Human figures appear in ghostlike projections moving through the grid at one-to-one scale, performing gestures. Rather than dramatising this 1:5 model, their presence reintroduces temporality without narrative, inhabiting the installation distantly. The home becomes a stage where narratives unfold without climax or resolution—a recursive process of input, conversion, and redistribution, exposed in its technical and spatial detail.

Photo: Petros Pattakos.

The Metabolic Home enters a dialogue with other allegories of architecture. The primitive hut—whether Laugier’s or others’—persists as a fiction of architecture as nature’s artifice. In Charles Eisen’s frontispiece to Laugier’s 1755 edition of Essai sur l’architecture, a young woman reclines in a clearing before the frame of a hut; beneath her is a pile of broken ruins. These ruins interrupt the fable, proposing a counter-image where past, present, and future coincide.

Charles-Dominique-Joseph Eisen (1720–1778), Frontispiece, Marc-Antoine Laugier’s Essai sur l’architecture, c.1754. Pen and ink and grey wash on paper, 210 × 147 mm. DMC 1240.

In these layers of time—a site suspended between formation and decay—allegory communicates with sharpness. If the hut gestures toward origination, then the ruins re-originate that impulse, folding it back in time. Kallipoliti and Markopoulou stage something neither primitive nor nostalgic. It is contemporary and composed, holding within it an awareness of architecture’s sedimentation, of residue that builds meaning through time.

In The Metabolic Home, cohabitation is enacted through a dense choreography of interdependencies—material, performative, and temporal. Bodies, machines, spores, furniture, fluids, and airflows are spatially entangled. Each system receives the trace of another. Each room shelters a metabolic cycle continuing elsewhere. This logic of incomplete, recursive exchange becomes the ground on which the project’s deeper claim rests: allegory is procedural. Like the ruins in Eisen’s engraving, the systems within The Metabolic Home persist in a state of layered entropy.

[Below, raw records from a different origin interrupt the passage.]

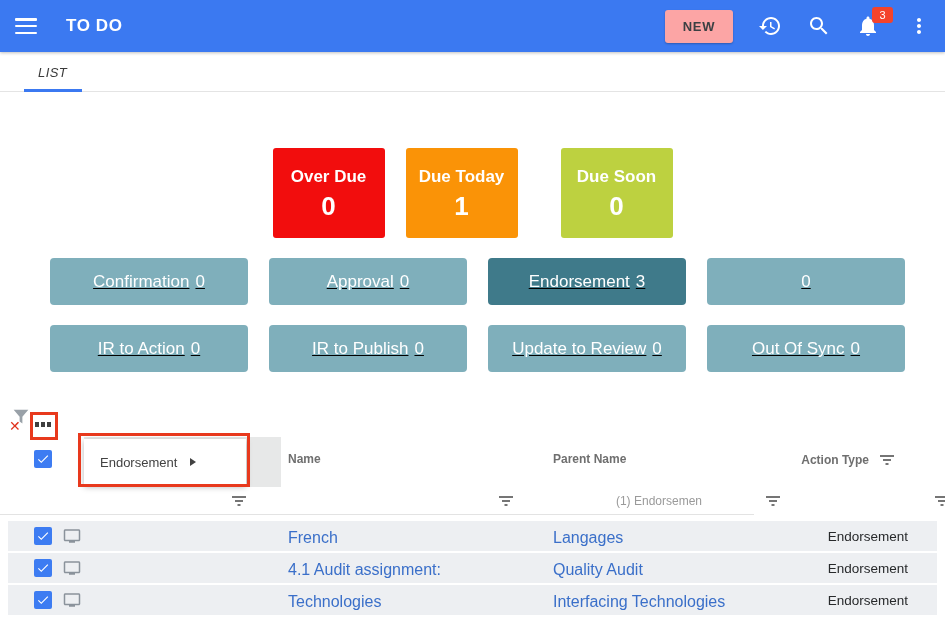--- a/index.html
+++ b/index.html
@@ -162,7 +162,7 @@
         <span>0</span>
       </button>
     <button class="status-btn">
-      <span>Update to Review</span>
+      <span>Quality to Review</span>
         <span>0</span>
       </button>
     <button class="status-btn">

Walter Benjamin once observed that ‘allegories are, in the realm of thought, what ruins are in the realm of things’.[2] Each allegorical room in The Metabolic Home is a stage for rethinking domestic life: cooking homegrown mushrooms, making kombucha, cultivating a garden beneath your bed, and caring for other creatures. These rituals surrender the fate of their materials to decay, only to reconstruct them within a unique vision of dwelling.

Notes

  1. Reyner Banham, ‘A Home is Not a House’, in Art in America, vol. 2 (1965), 70-79 (70).
  2. Walter Benjamin, The Origin of German Tragic Drama, trans. by John Osborne (London: Verso, 1977 [1925]), 178.

Paul Mosley is a writer, designer, and educator in Ohio.